Especialistas defendem atuação de Mendonça em caso de delação
A crítica do ministro Gilmar Mendes, que apontou um “erro crasso” na conduta do ministro André Mendonça ao ouvir e rejeitar uma proposta de delação premiada do banqueiro Daniel Vorcaro, não encontra eco entre advogados criminalistas consultados pela Gazeta do Povo.
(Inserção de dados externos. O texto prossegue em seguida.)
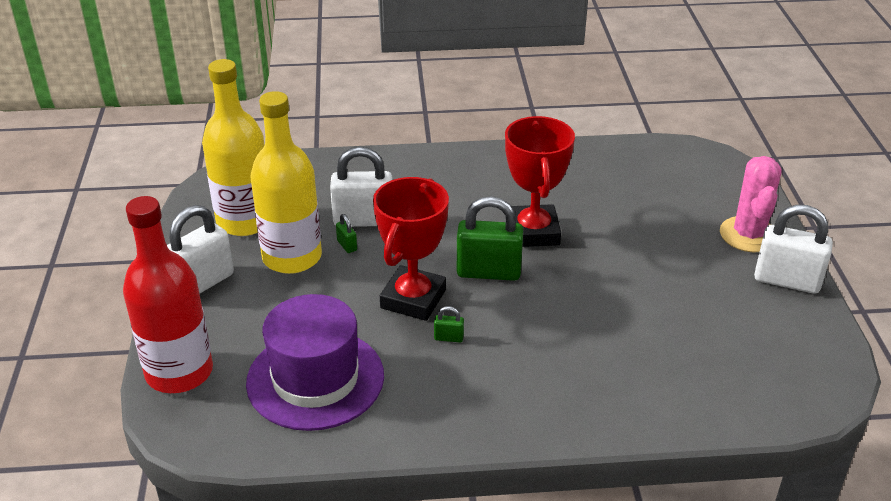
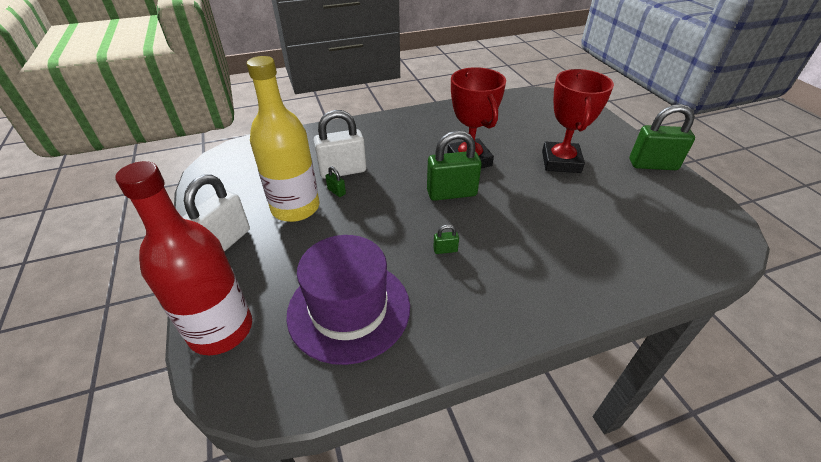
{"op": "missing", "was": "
Segundo os especialistas, a postura de Mendonça esteve alinhada com o papel do magistrado no processo de colaboração premiada.
A polêmica surgiu após Gilmar Mendes sugerir, em entrevista à TV Cultura, que Mendonça teria agido de forma irregular como relator do caso Master no Supremo Tribunal Federal (STF) ao participar de tratativas para a delação de Vorcaro. Contudo, a Lei de Organizações Criminosas, que rege a colaboração premiada, estabelece que o juiz não participa da negociação, que deve ocorrer exclusivamente entre o investigado, sua defesa e o órgão de acusação ou investigação. A função do magistrado é posterior, focada em verificar a voluntariedade, legalidade e regularidade do acordo para sua homologação.
O relato que gerou a crítica de Mendes partiu do próprio André Mendonça, que descreveu em sessão do STF ter recebido de um ex-advogado de Vorcaro uma proposta de “delação seletiva”. Mendonça relatou ter rejeitado a oferta de imediato, afirmando que “delação seletiva comigo não”. Ele enfatizou que não participa de negociações e que a defesa apresentou a primeira proposta, a qual ele “não quis acessar”. Mendonça também negou ter usado a prisão de familiares de Vorcaro como forma de pressão para a colaboração.
Interpretação da Lei e Conduta do Magistrado
A lei brasileira é clara ao determinar que “o juiz não participará das negociações realizadas entre as partes para a formalização do acordo de colaboração”. A negociação deve ocorrer entre o delegado de polícia, o investigado e o defensor, com a manifestação do Ministério Público, ou entre o MP e o investigado/defensor. A intervenção do juiz se dá apenas na fase de homologação.
Para juristas, a participação vedada pela lei se caracteriza pela sugestão de cláusulas do acordo ou por tentativas de convencer ou pressionar o investigado a colaborar. No caso em questão, a conversa relatada por Mendonça, em que ele rejeitou a proposta de “delação seletiva”, não configuraria essa participação indevida. “O próprio ministro enfatiza no diálogo que rejeitou o teor da conversa, afirmando expressamente que ‘não celebra, homologa’ e que fez questão de ‘não acessar’ a primeira proposta de delação apresentada pela defesa para evitar qualquer vício”, explica André Fini Terçarolli, advogado criminalista.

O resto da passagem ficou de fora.